Industrial Policy Meets Regional Development: The Geography of Strategic Industrial Ambitions

By Simon Baumgartinger-Seiringer (e-mail), Center for Innovation Systems & Policy, Austrian Institute of Technology (AIT), Vienna, Austria and Chair in Innovation and Regional Development, HEC Montréal, Montreal, QC, Canada, Richard Shearmur, School of Urban Planning, McGill University, Montreal, QC, Canada, David Doloreux, Chair in Innovation and Regional Development, HEC Montréal, Montreal, QC, Canada and Amélie Gauthier, Department of International Business, HEC Montréal, Montreal, QC, Canada

Reference to the original article published in Regional Studies:

Baumgartinger-Seiringer, S., Shearmur, R., Doloreux, D., & Gauthier, A. (2025). Strategic regional path development: industrial policy, place and the rhetoric of regionalisation. Regional Studies, 59(1). https://doi.org/10.1080/00343404.2025.2529935

Industrial Policy is Back

Across the globe, governments are seeking to reshore production in strategic sectors – from semiconductors to clean energy – driven by geopolitical tensions, supply chain disruptions, and concerns over technological sovereignty. Importantly, these ambitions – in a very literal sense – take place. They unfold in specific regions, where the grand objectives of sovereignty, competitiveness, and resilience meet the realities of local assets, institutions, and communities.

═══

◆ **Assignment 1**
Reproduce the passage of the industrial policy text between "Industrial Policy is" and "institutions, and communities.", inclusive.

Images of plotted data

═══

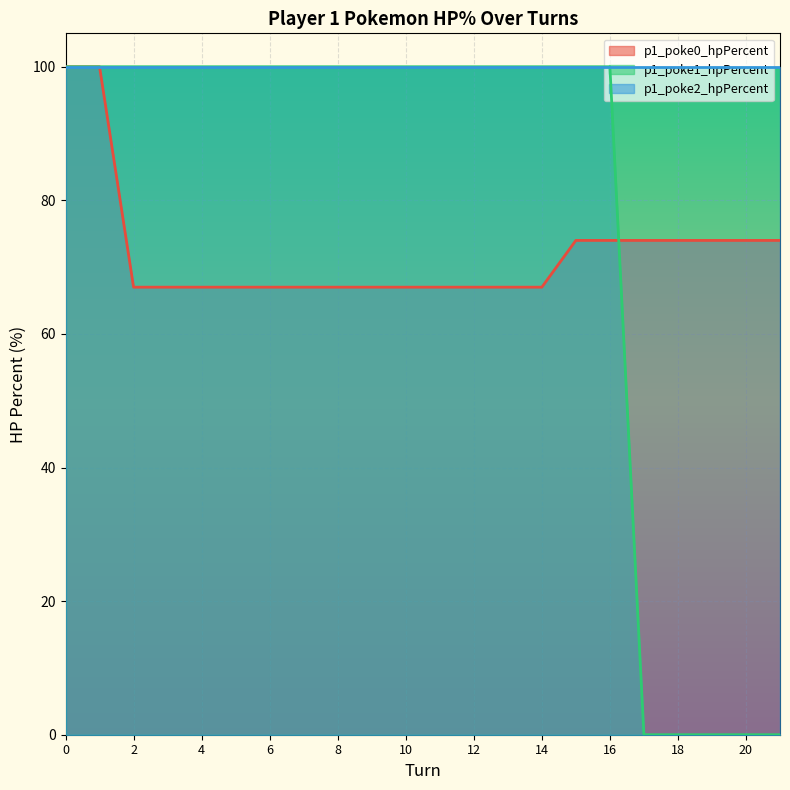

The p1_poke1_hpPercent series shows 59 at 16. True or false?

False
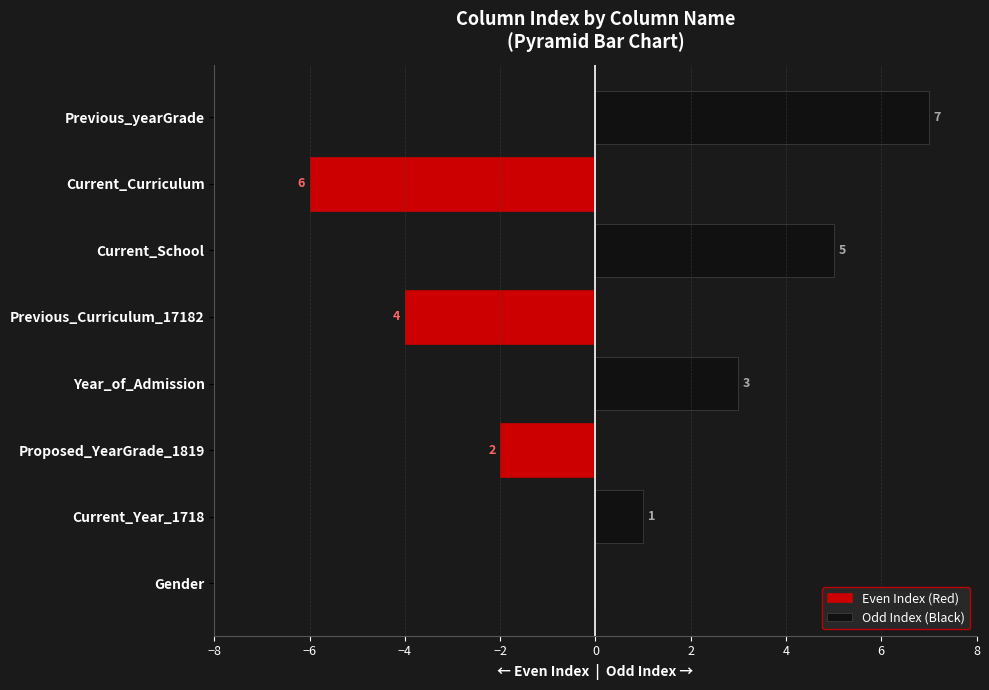

What is the difference between the maximum and minimum values in the Even Index (Red) series?

6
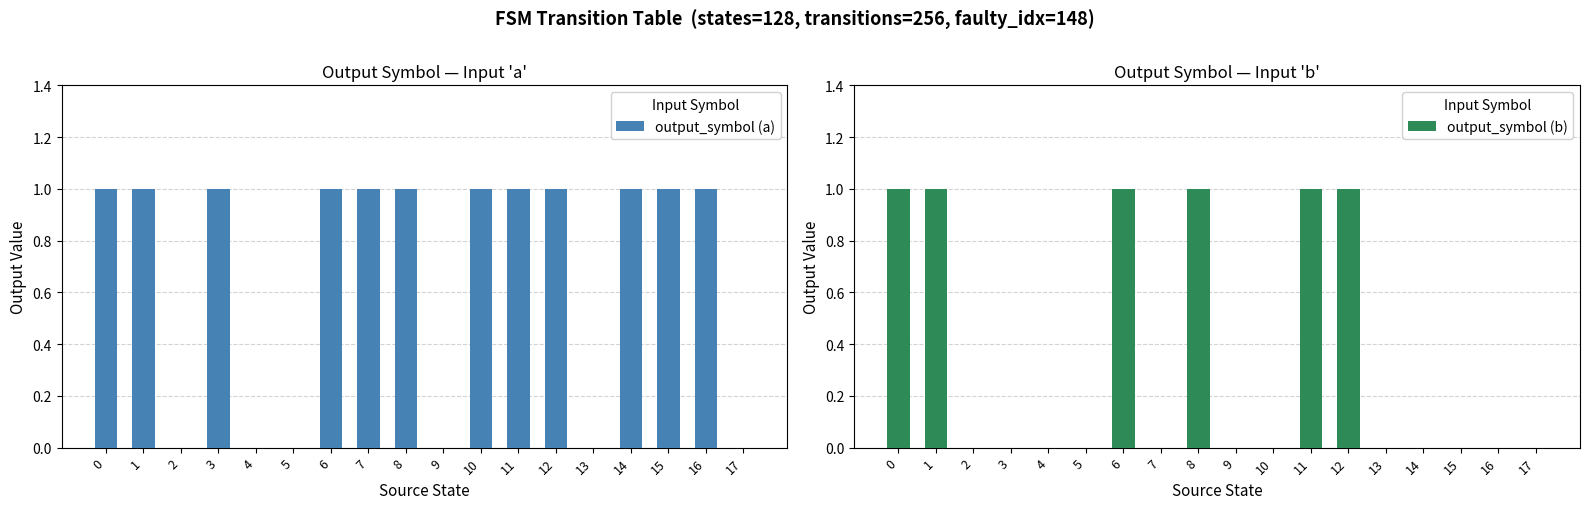

How many groups of bars are there?

18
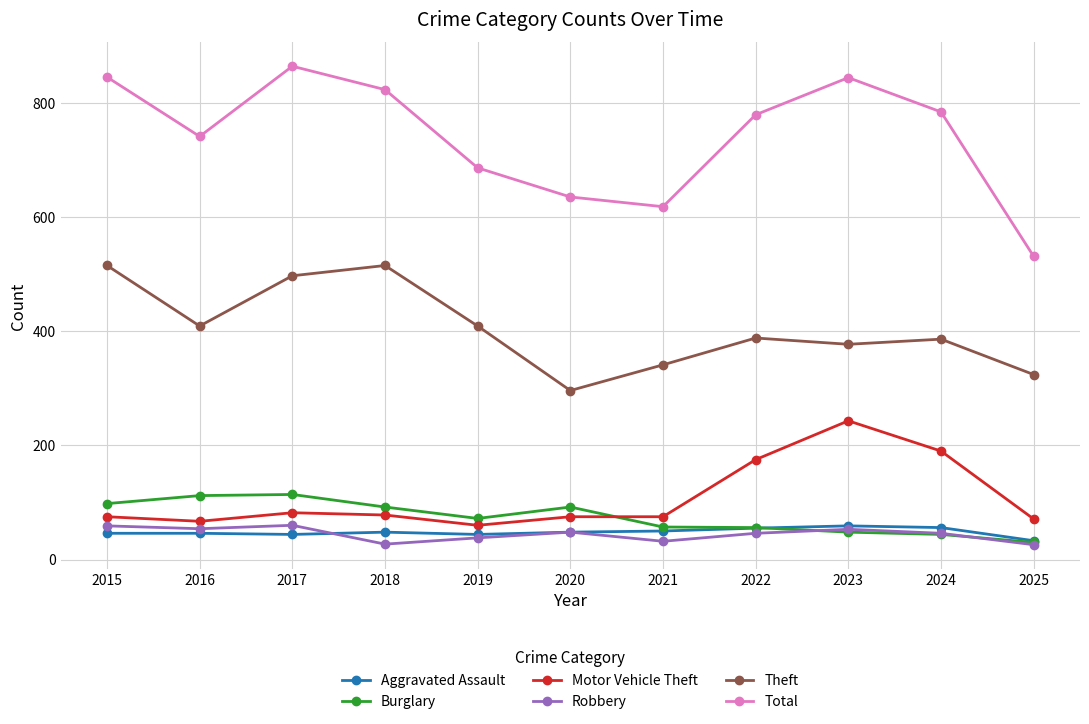

True or false: Total has more than 2 interior local peaks.

False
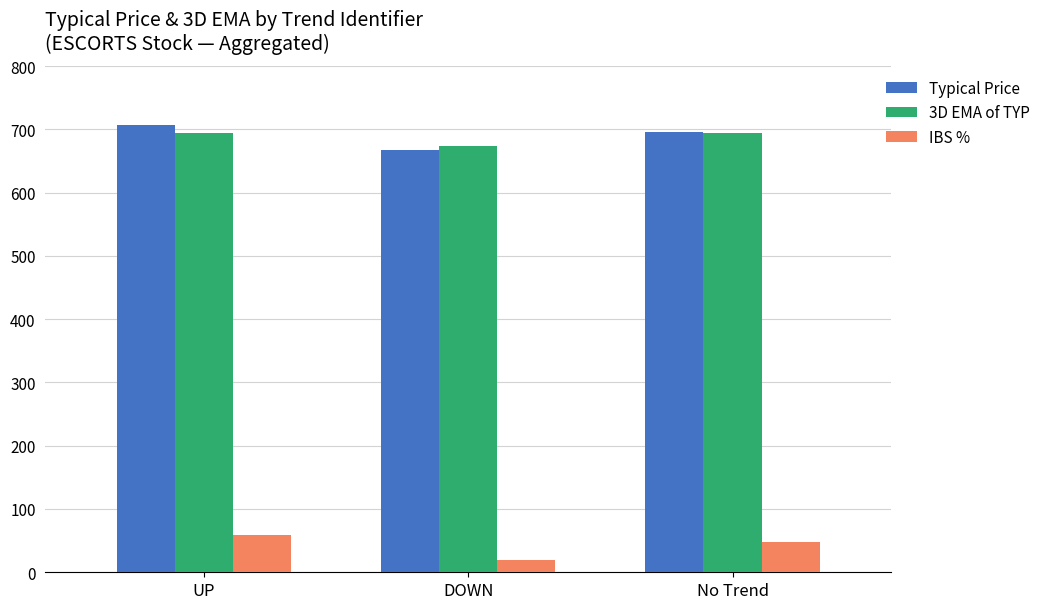

What position from the right is UP?

3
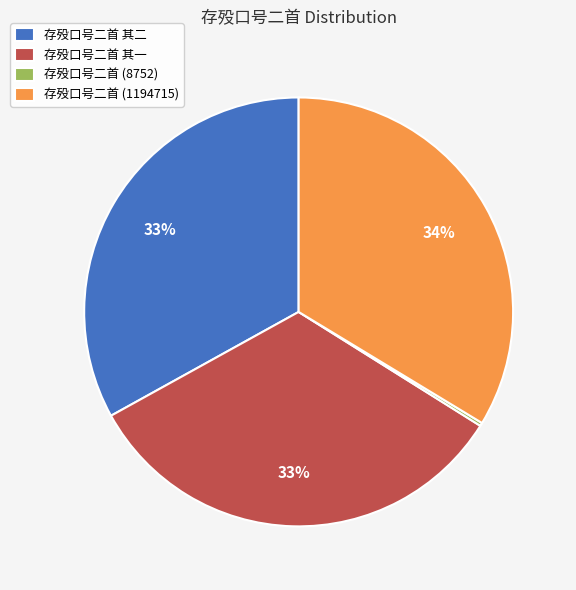

Is there any slice that represents more than half of the pie?

No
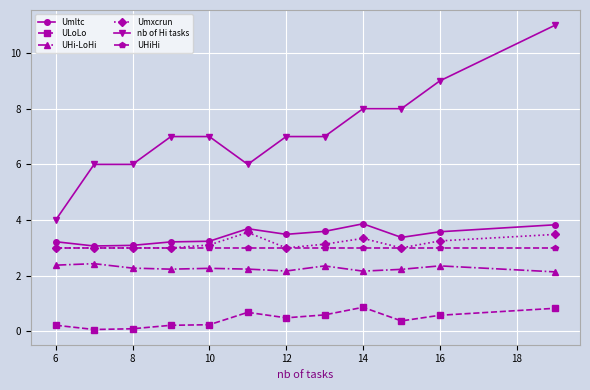

What is the greatest value displayed?

11.0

═══

◆ **Assignment 2**
Transcribe every one of the rows above word for word, leaving the images out of your answer.

◆ **Exercise solution 1**
Industrial Policy is Back

Across the globe, governments are seeking to reshore production in strategic sectors – from semiconductors to clean energy – driven by geopolitical tensions, supply chain disruptions, and concerns over technological sovereignty. Importantly, these ambitions – in a very literal sense – take place. They unfold in specific regions, where the grand objectives of sovereignty, competitiveness, and resilience meet the realities of local assets, institutions, and communities.

◆ **Exercise solution 2**
The p1_poke1_hpPercent series shows 59 at 16. True or false?

False

What is the difference between the maximum and minimum values in the Even Index (Red) series?

6

How many groups of bars are there?

18

True or false: Total has more than 2 interior local peaks.

False

What position from the right is UP?

3

Is there any slice that represents more than half of the pie?

No

What is the greatest value displayed?

11.0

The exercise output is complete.